Ein kurzer Warnschuss ohne Bodentruppen

Washington · Nachdem sie davon überzeugt sind, dass das Regime in Damaskus für einen Giftgaseinsatz im Bürgerkrieg verantwortlich ist, treiben die USA die Planungen für einen Militärschlag gegen den syrischen Machthaber Assad voran.

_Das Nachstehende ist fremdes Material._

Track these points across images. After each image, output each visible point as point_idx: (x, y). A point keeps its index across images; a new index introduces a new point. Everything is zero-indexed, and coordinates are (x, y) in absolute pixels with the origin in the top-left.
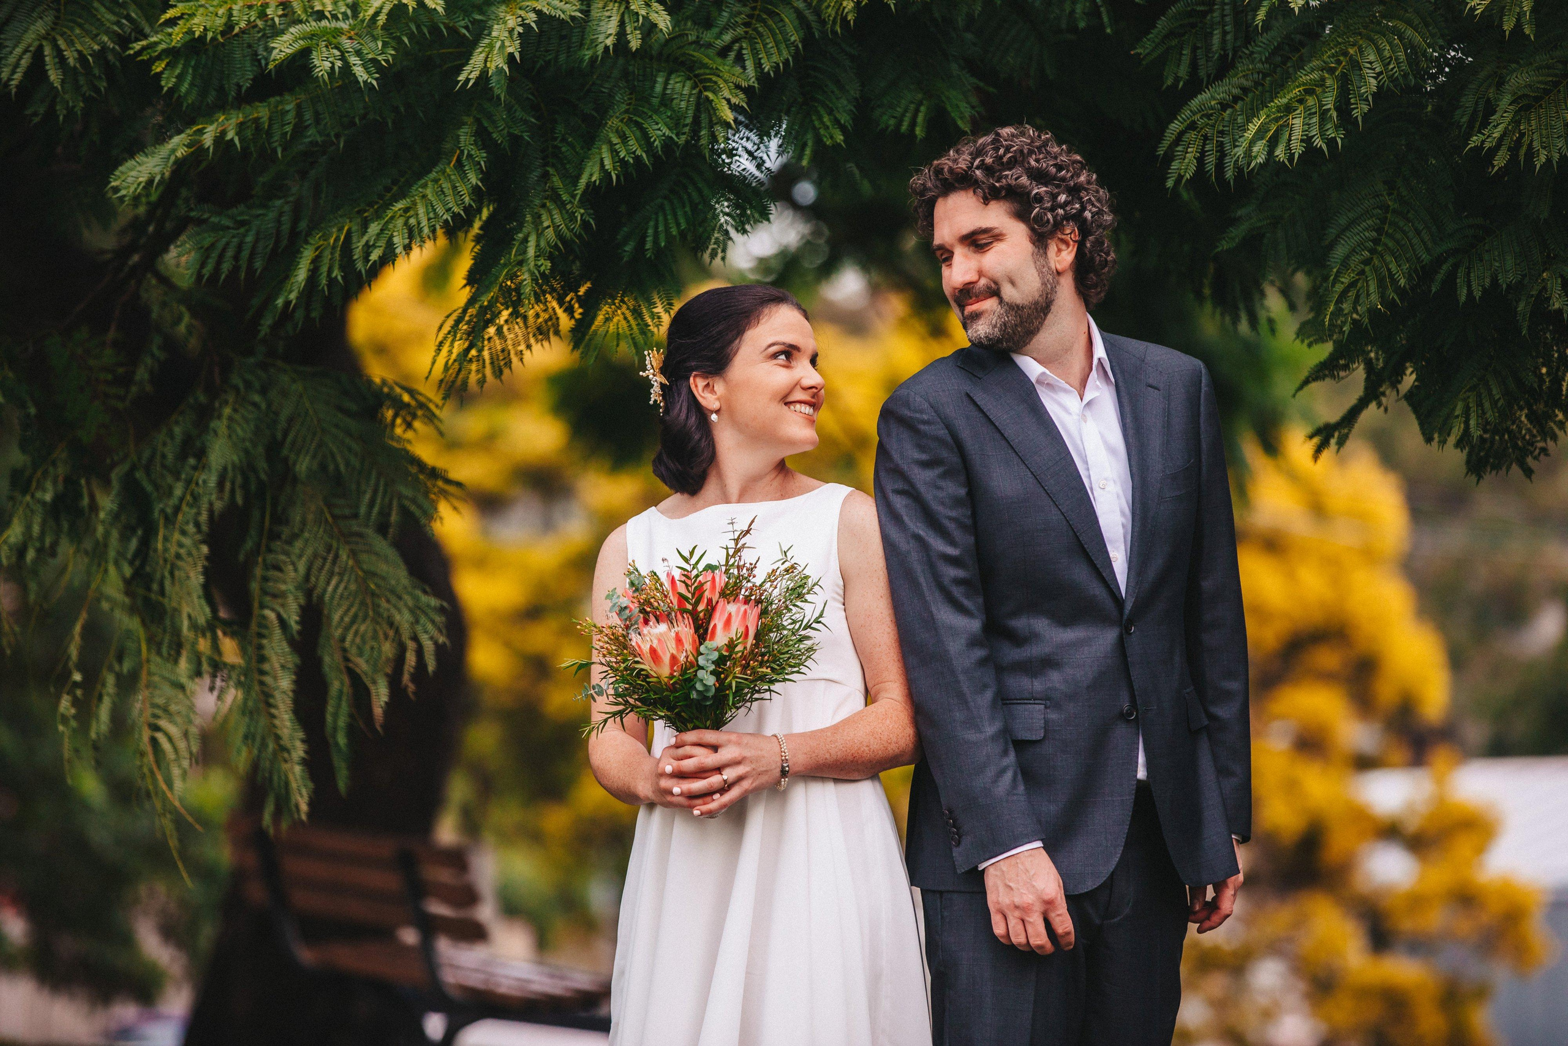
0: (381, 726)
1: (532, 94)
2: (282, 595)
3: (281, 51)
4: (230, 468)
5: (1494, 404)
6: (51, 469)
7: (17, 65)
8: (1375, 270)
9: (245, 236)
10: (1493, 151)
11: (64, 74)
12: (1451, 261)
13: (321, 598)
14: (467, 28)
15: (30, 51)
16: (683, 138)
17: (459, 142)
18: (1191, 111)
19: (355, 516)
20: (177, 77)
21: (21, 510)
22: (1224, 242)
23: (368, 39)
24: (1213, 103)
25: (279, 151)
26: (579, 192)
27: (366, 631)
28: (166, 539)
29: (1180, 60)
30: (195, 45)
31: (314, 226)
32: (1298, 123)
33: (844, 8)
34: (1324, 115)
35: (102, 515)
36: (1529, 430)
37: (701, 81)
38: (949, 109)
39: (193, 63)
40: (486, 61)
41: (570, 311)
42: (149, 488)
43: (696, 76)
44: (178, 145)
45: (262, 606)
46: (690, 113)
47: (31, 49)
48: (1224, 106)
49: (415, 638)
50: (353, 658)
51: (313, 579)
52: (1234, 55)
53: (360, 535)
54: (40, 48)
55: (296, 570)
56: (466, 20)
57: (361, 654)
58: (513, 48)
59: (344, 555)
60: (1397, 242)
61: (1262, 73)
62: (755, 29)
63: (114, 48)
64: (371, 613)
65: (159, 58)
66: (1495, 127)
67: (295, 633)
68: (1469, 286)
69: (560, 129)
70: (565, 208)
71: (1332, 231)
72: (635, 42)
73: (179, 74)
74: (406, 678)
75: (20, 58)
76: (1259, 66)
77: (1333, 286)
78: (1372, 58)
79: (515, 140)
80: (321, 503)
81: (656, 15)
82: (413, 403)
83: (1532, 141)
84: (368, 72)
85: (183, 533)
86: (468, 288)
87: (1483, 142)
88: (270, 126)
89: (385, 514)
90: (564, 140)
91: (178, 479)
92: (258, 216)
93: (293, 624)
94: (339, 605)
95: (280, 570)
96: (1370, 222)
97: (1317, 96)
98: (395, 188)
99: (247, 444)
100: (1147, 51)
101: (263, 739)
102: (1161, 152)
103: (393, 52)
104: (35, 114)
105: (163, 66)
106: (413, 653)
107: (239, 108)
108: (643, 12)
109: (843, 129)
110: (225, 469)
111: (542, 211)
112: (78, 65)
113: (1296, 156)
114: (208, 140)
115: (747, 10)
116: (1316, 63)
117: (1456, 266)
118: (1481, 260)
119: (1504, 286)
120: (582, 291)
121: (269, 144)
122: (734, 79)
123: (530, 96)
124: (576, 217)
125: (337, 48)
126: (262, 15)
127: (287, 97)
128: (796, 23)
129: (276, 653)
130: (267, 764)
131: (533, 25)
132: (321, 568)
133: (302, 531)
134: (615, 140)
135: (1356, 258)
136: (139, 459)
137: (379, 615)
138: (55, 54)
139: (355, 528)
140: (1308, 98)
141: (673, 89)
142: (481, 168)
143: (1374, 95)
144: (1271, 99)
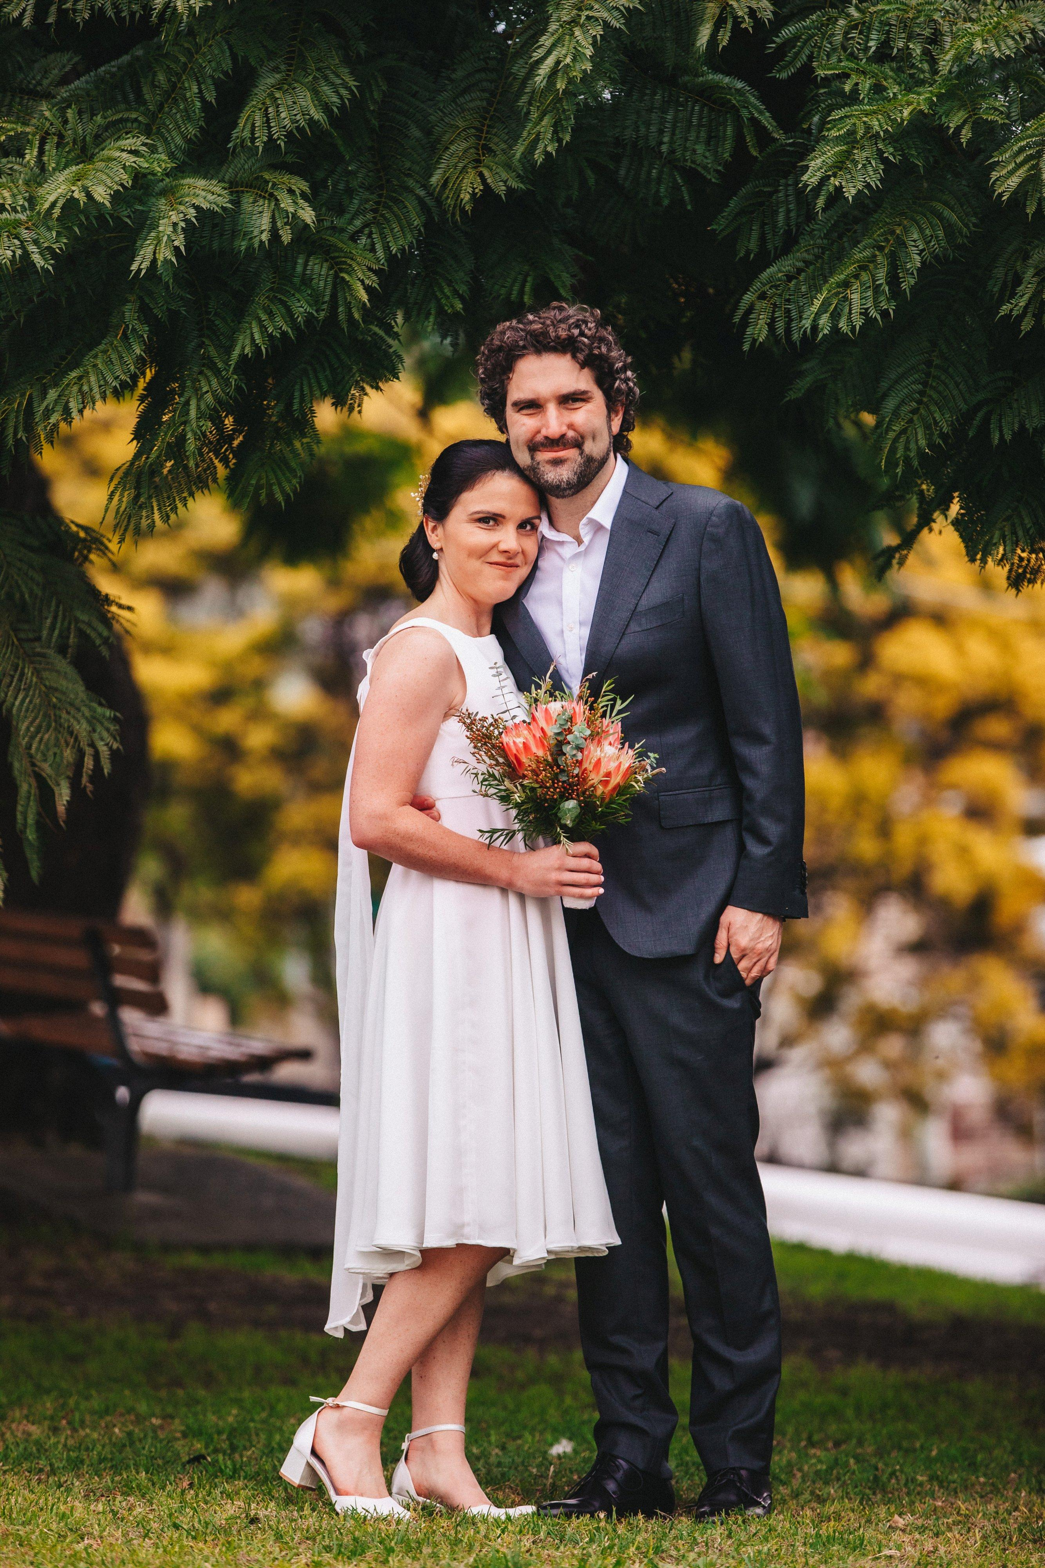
0: (64, 822)
1: (190, 274)
8: (922, 419)
10: (1021, 317)
12: (985, 410)
13: (9, 711)
14: (129, 217)
16: (323, 314)
17: (124, 317)
18: (762, 283)
19: (38, 639)
22: (791, 393)
23: (42, 229)
24: (780, 275)
26: (233, 363)
27: (48, 740)
29: (750, 235)
32: (855, 297)
33: (462, 200)
34: (877, 289)
37: (337, 264)
38: (552, 279)
40: (155, 253)
41: (225, 461)
43: (333, 258)
46: (328, 292)
48: (789, 278)
49: (92, 745)
50: (38, 764)
51: (3, 695)
52: (797, 230)
53: (43, 655)
56: (129, 210)
57: (45, 760)
58: (179, 241)
59: (28, 672)
60: (939, 393)
61: (822, 247)
62: (383, 215)
64: (53, 723)
66: (1021, 296)
68: (1001, 431)
69: (213, 304)
70: (221, 375)
71: (884, 385)
72: (286, 237)
74: (84, 780)
76: (819, 241)
77: (887, 433)
78: (915, 236)
79: (173, 315)
80: (7, 627)
81: (303, 211)
82: (88, 538)
84: (44, 259)
86: (135, 442)
87: (1011, 310)
89: (64, 636)
90: (216, 314)
94: (25, 717)
96: (916, 376)
97: (870, 272)
98: (69, 357)
100: (722, 227)
102: (736, 320)
103: (65, 241)
106: (91, 758)
108: (291, 209)
109: (462, 298)
111: (200, 377)
113: (858, 328)
115: (374, 197)
116: (867, 241)
117: (989, 414)
118: (1011, 408)
119: (1031, 430)
120: (236, 443)
122: (367, 262)
123: (185, 275)
124: (231, 383)
125: (17, 237)
128: (418, 209)
131: (194, 220)
134: (264, 317)
135: (906, 409)
137: (61, 725)
139: (38, 649)
140: (863, 274)
141: (312, 270)
142: (144, 340)
143: (919, 270)
144: (831, 274)
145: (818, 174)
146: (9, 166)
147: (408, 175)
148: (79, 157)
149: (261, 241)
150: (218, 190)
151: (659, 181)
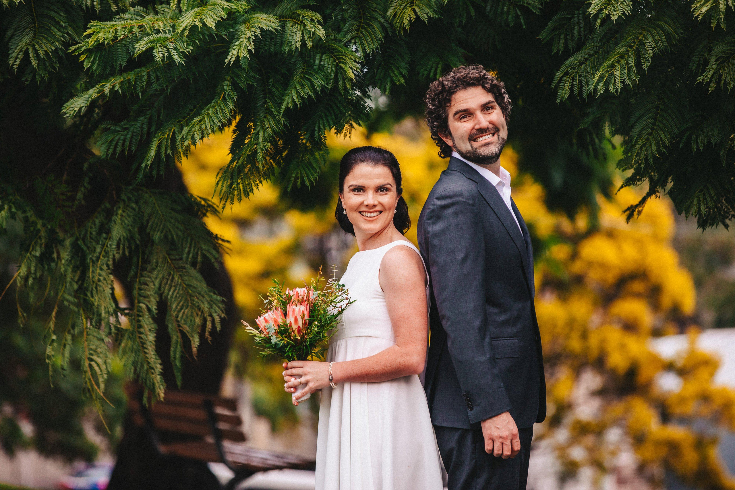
0: (196, 356)
1: (258, 64)
2: (148, 297)
3: (140, 49)
4: (122, 239)
5: (712, 198)
6: (39, 241)
7: (16, 58)
8: (654, 138)
9: (126, 135)
10: (708, 83)
11: (39, 61)
12: (688, 133)
13: (166, 297)
14: (226, 35)
15: (23, 51)
16: (330, 86)
17: (224, 89)
18: (566, 66)
19: (181, 259)
20: (91, 63)
21: (25, 260)
22: (582, 125)
23: (180, 42)
24: (576, 62)
25: (140, 94)
26: (282, 112)
27: (187, 313)
28: (93, 272)
29: (560, 41)
30: (100, 47)
31: (158, 129)
32: (618, 73)
33: (404, 23)
34: (629, 69)
35: (63, 261)
36: (726, 207)
37: (337, 59)
38: (452, 65)
39: (99, 55)
40: (238, 53)
41: (279, 164)
42: (85, 248)
43: (335, 56)
44: (93, 93)
45: (139, 302)
46: (333, 73)
47: (23, 50)
48: (581, 63)
49: (211, 315)
50: (182, 325)
51: (162, 289)
52: (585, 39)
53: (184, 268)
54: (27, 49)
55: (154, 285)
56: (226, 31)
57: (186, 324)
58: (251, 47)
59: (176, 278)
60: (664, 124)
61: (598, 47)
62: (362, 33)
63: (61, 48)
64: (190, 304)
65: (82, 54)
66: (709, 72)
67: (155, 314)
68: (697, 144)
69: (271, 81)
70: (276, 118)
71: (633, 119)
72: (310, 45)
73: (92, 61)
74: (207, 334)
75: (18, 54)
76: (597, 44)
77: (635, 145)
78: (650, 40)
79: (250, 87)
80: (165, 254)
81: (318, 31)
82: (206, 205)
83: (726, 78)
84: (180, 58)
85: (101, 269)
86: (231, 155)
87: (703, 79)
88: (135, 82)
89: (195, 258)
90: (273, 86)
91: (98, 244)
92: (133, 125)
93: (154, 310)
94: (175, 301)
95: (147, 285)
96: (650, 115)
97: (626, 60)
98: (195, 110)
99: (130, 227)
100: (544, 37)
101: (142, 363)
102: (553, 86)
103: (192, 48)
104: (26, 80)
105: (85, 57)
106: (210, 322)
107: (121, 75)
108: (312, 30)
109: (404, 76)
110: (120, 239)
111: (265, 120)
112: (45, 57)
113: (619, 90)
114: (107, 90)
115: (357, 23)
116: (623, 43)
117: (690, 135)
118: (702, 132)
119: (714, 144)
120: (284, 154)
121: (135, 91)
122: (353, 58)
123: (256, 66)
124: (281, 122)
125: (165, 47)
126: (131, 31)
127: (143, 69)
128: (381, 29)
129: (147, 324)
130: (144, 375)
131: (259, 35)
132: (166, 284)
133: (157, 267)
134: (298, 87)
135: (645, 132)
136: (80, 236)
137: (194, 305)
138: (34, 52)
139: (181, 265)
140: (622, 61)
141: (324, 62)
142: (234, 101)
143: (652, 58)
144: (604, 61)
145: (597, 7)
146: (163, 9)
147: (376, 11)
148: (199, 4)
149: (296, 47)
150: (273, 20)
151: (508, 13)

Washington. Es soll ein kurzer Angriff werden, der vermutlich nicht länger als zwei Tage währen wird. Ausgeführt werden soll er mit seegestützten Cruise Missile-Marschflugkörpern oder - weniger wahrscheinlich - mit Langstreckenbombern. Und zwar auf Ziele in Syrien, die nicht in direktem Zusammenhang mit dortigen Chemiewaffenarsenalen stehen.
Diese Details über die sich mehr und mehr konkretisierenden Planungen von US-Präsident Barack Obama für einen Militärschlag gegen das Assad-Regime veröffentlichte gestern die gewöhnlich gut informierte US-Zeitung Washington Post. Es wäre eine Strategie, die zum Image Obamas als einem zurückhaltenden Krieger passt: Der Demokrat und Friedensnobelpreisträger hat schließlich nicht nur den US-Einsatz im Irak beendet, sondern er will auch das Kampftruppen-Engagement in Afghanistan bis Ende 2014 zum Abschluss bringen. In Reden hat Obama immer wieder versichert, die Ära der Kriege im Kampf gegen den Terror neige sich dem Ende zu - auch weil sich das Terrornetzwerk Al Kaida auf der Flucht befinde.
Auch Al Kaida würde profitieren


Dass Obama mit einer kurzen Operation gegen Assads Militärs auch mutmaßliche Al-Kaida-Mitglieder unterstützen würde, die an der Seite der syrischen Rebellen kämpfen, gehört zur besonderen Ironie der Entwicklungen. Doch mehr als einen kurzen kräftigen Warnschuss, so die Washington Post, soll es nicht geben: Weder denkt das Weiße Haus an Bodentruppen, noch an eine Flugverbotszone. Assad müsste also nicht seinen Sturz fürchten, weil das Leben amerikanischer Soldaten auf keinen Fall riskiert werden soll.
Ein Angriff - so heißt es weiter - werde erst dann freigegeben, wenn drei Faktoren erfüllt seien: die Fertigstellung eines Geheimdienstberichts zur Schuld an der jüngsten Giftgasattacke, der Abschluss von Konsultationen mit Verbündeten und US-Kongress und die Rechtfertigung eines Angriffs nach internationalem Recht. Die Planungen für einen Militärschlag seien abgeschlossen, so US-Verteidigungsminister Chuck Hagel gestern.
Am Montagabend hatte es die bisher deutlichste Kritik an der syrischen Regierung durch ein US-Regierungsmitglied gegeben. Außenminister John Kerry nannte es eine Pflicht, jene zur Verantwortung zu ziehen, die "die abscheulichsten Waffen der Welt gegen die verletzlichsten Menschen der Welt" eingesetzt hätten.
Zuvor hatte Obamas Regierungssprecher Jay Carney bereits davon gesprochen, mittlerweile "unwiderlegbare Beweise" für den Giftgaseinsatz durch das Assad-Regime zu besitzen.
In Washington geht man davon aus, dass der sich abzeichnende Militärschlag noch diese Woche erfolgt. Der stets auf optimale Selbstinszenierung bedachte Obama dürfte allerdings den heutigen Mittwoch abwarten, weil eine frühere Aktion seine für diesen Tag geplante Rede zum 50. Jahrestag der "I have a dream"-Ansprache Marin Luther Kings überschatten würde.